### [DATA FOR THE TASK]
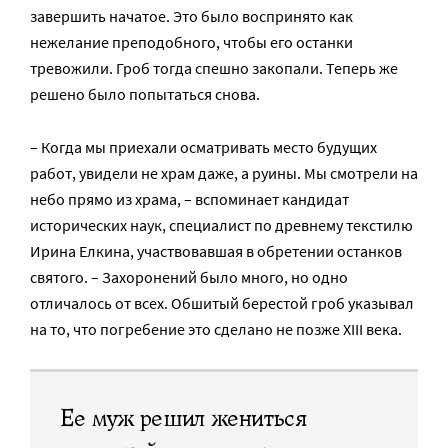
завершить начатое. Это было воспринято как
нежелание преподобного, чтобы его останки
тревожили. Гроб тогда спешно закопали. Теперь же
решено было попытаться снова.
– Когда мы приехали осматривать место будущих
работ, увидели не храм даже, а руины. Мы смотрели на
небо прямо из храма, – вспоминает кандидат
исторических наук, специалист по древнему текстилю
Ирина Елкина, участвовавшая в обретении останков
святого. – Захоронений было много, но одно
отличалось от всех. Обшитый берестой гроб указывал
на то, что погребение это сделано не позже XIII века.
Ее муж решил жениться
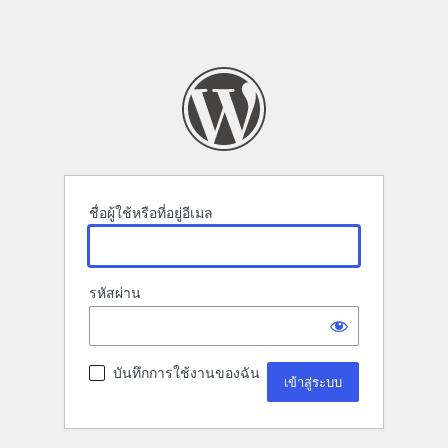
ชื่อผู้ใช้หรือที่อยู่อีเมล
รหัสผ่าน
บันทึกการใช้งานของฉัน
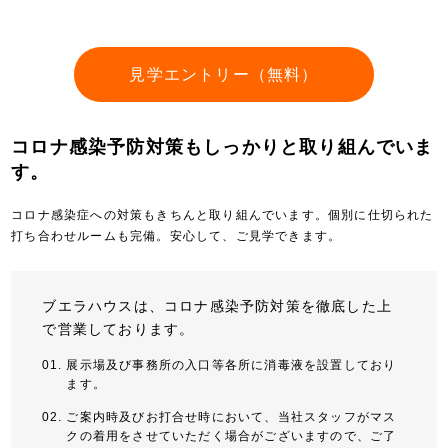
見学エントリー（無料）
コロナ感染予防対策もしっかりと取り組んでいま
す。
コロナ感染症への対策もきちんと取り組んでいます。個別に仕切られた
打ち合わせルームも完備。安心して、ご見学できます。
ブエラハウスは、コロナ感染予防対策を徹底した上
で営業しております。
展示場及び事務所の入口等各所に消毒液を設置しており
ます。
ご案内時及びお打合せ時において、当社スタッフがマス
クの着用をさせていただく場合がございますので、ご了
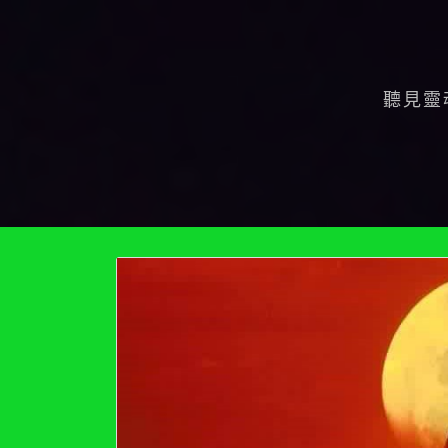
Skip
to
content
聽見靈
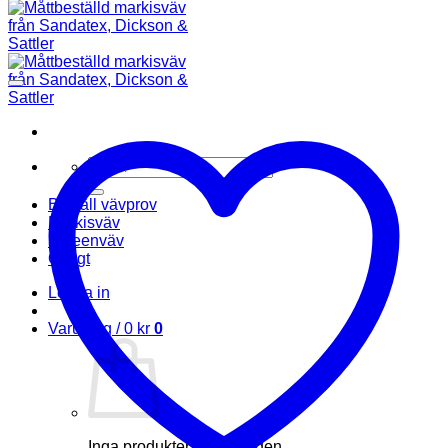
Sök
efter:
Beställ vävprov
Markisväv
Screenväv
Övrigt
Logga in
Varukorg /
0
kr
0
Inga produkter i varukorgen.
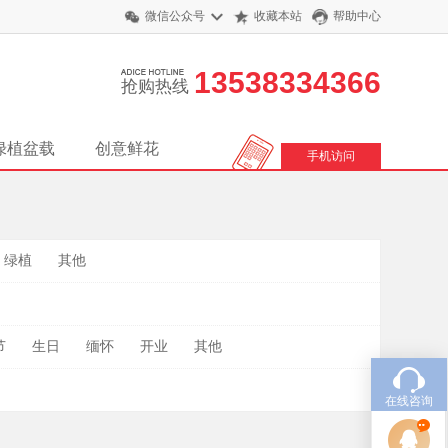
微信公众号
收藏本站
帮助中心
13538334366
抢购热线
绿植盆载
创意鲜花
手机访问
绿植
其他
节
生日
缅怀
开业
其他
在线咨询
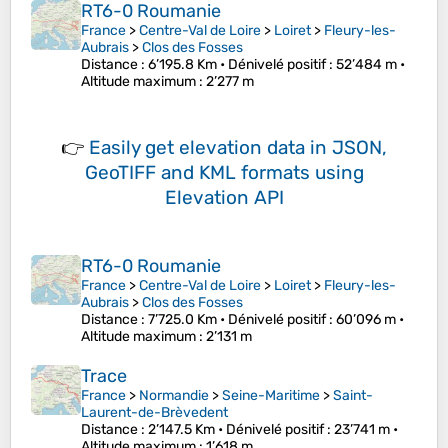
RT6-0 Roumanie
France
>
Centre-Val de Loire
>
Loiret
>
Fleury-les-
Aubrais
>
Clos des Fosses
Distance
: 6’195.8 Km •
Dénivelé positif
: 52’484 m •
Altitude maximum
: 2’277 m
👉
Easily
get elevation data in JSON,
GeoTIFF and KML formats
using
Elevation API
RT6-0 Roumanie
France
>
Centre-Val de Loire
>
Loiret
>
Fleury-les-
Aubrais
>
Clos des Fosses
Distance
: 7’725.0 Km •
Dénivelé positif
: 60’096 m •
Altitude maximum
: 2’131 m
Trace
France
>
Normandie
>
Seine-Maritime
>
Saint-
Laurent-de-Brèvedent
Distance
: 2’147.5 Km •
Dénivelé positif
: 23’741 m •
Altitude maximum
: 1’618 m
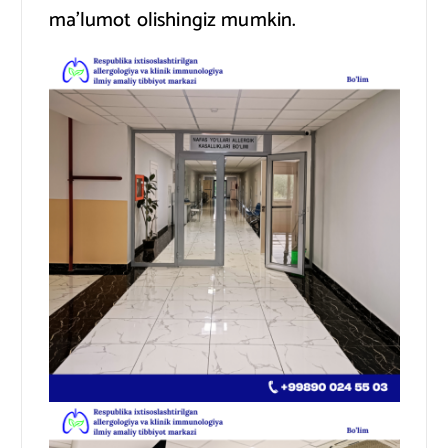
ma’lumot olishingiz mumkin.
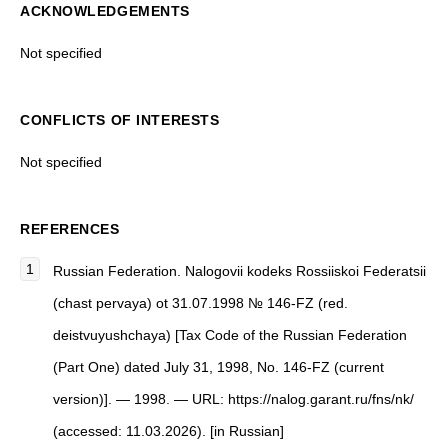
ACKNOWLEDGEMENTS
Not specified
CONFLICTS OF INTERESTS
Not specified
REFERENCES
Russian Federation. Nalogovii kodeks Rossiiskoi Federatsii
(chast pervaya) ot 31.07.1998 № 146-FZ (red.
deistvuyushchaya) [Tax Code of the Russian Federation
(Part One) dated July 31, 1998, No. 146-FZ (current
version)]. — 1998. — URL: https://nalog.garant.ru/fns/nk/
(accessed: 11.03.2026). [in Russian]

### [TO-DO ITEM]
Nothing but the records themselves, exact and complete, should be returned; leave the pictures out.

### [RESPONSE]
завершить начатое. Это было воспринято как
нежелание преподобного, чтобы его останки
тревожили. Гроб тогда спешно закопали. Теперь же
решено было попытаться снова.
– Когда мы приехали осматривать место будущих
работ, увидели не храм даже, а руины. Мы смотрели на
небо прямо из храма, – вспоминает кандидат
исторических наук, специалист по древнему текстилю
Ирина Елкина, участвовавшая в обретении останков
святого. – Захоронений было много, но одно
отличалось от всех. Обшитый берестой гроб указывал
на то, что погребение это сделано не позже XIII века.
Ее муж решил жениться
ชื่อผู้ใช้หรือที่อยู่อีเมล
รหัสผ่าน
บันทึกการใช้งานของฉัน
見学エントリー（無料）
コロナ感染予防対策もしっかりと取り組んでいま
す。
コロナ感染症への対策もきちんと取り組んでいます。個別に仕切られた
打ち合わせルームも完備。安心して、ご見学できます。
ブエラハウスは、コロナ感染予防対策を徹底した上
で営業しております。
展示場及び事務所の入口等各所に消毒液を設置しており
ます。
ご案内時及びお打合せ時において、当社スタッフがマス
クの着用をさせていただく場合がございますので、ご了
Skip
to
content
聽見靈
Sök
efter:
Beställ vävprov
Markisväv
Screenväv
Övrigt
Logga in
Varukorg /
0
kr
0
Inga produkter i varukorgen.
微信公众号
收藏本站
帮助中心
13538334366
抢购热线
绿植盆载
创意鲜花
手机访问
绿植
其他
节
生日
缅怀
开业
其他
在线咨询
RT6-0 Roumanie
France
>
Centre-Val de Loire
>
Loiret
>
Fleury-les-
Aubrais
>
Clos des Fosses
Distance
: 6’195.8 Km •
Dénivelé positif
: 52’484 m •
Altitude maximum
: 2’277 m
👉
Easily
get elevation data in JSON,
GeoTIFF and KML formats
using
Elevation API
RT6-0 Roumanie
France
>
Centre-Val de Loire
>
Loiret
>
Fleury-les-
Aubrais
>
Clos des Fosses
Distance
: 7’725.0 Km •
Dénivelé positif
: 60’096 m •
Altitude maximum
: 2’131 m
Trace
France
>
Normandie
>
Seine-Maritime
>
Saint-
Laurent-de-Brèvedent
Distance
: 2’147.5 Km •
Dénivelé positif
: 23’741 m •
Altitude maximum
: 1’618 m
ma’lumot olishingiz mumkin.
ACKNOWLEDGEMENTS
Not specified
CONFLICTS OF INTERESTS
Not specified
REFERENCES
Russian Federation. Nalogovii kodeks Rossiiskoi Federatsii
(chast pervaya) ot 31.07.1998 № 146-FZ (red.
deistvuyushchaya) [Tax Code of the Russian Federation
(Part One) dated July 31, 1998, No. 146-FZ (current
version)]. — 1998. — URL: https://nalog.garant.ru/fns/nk/
(accessed: 11.03.2026). [in Russian]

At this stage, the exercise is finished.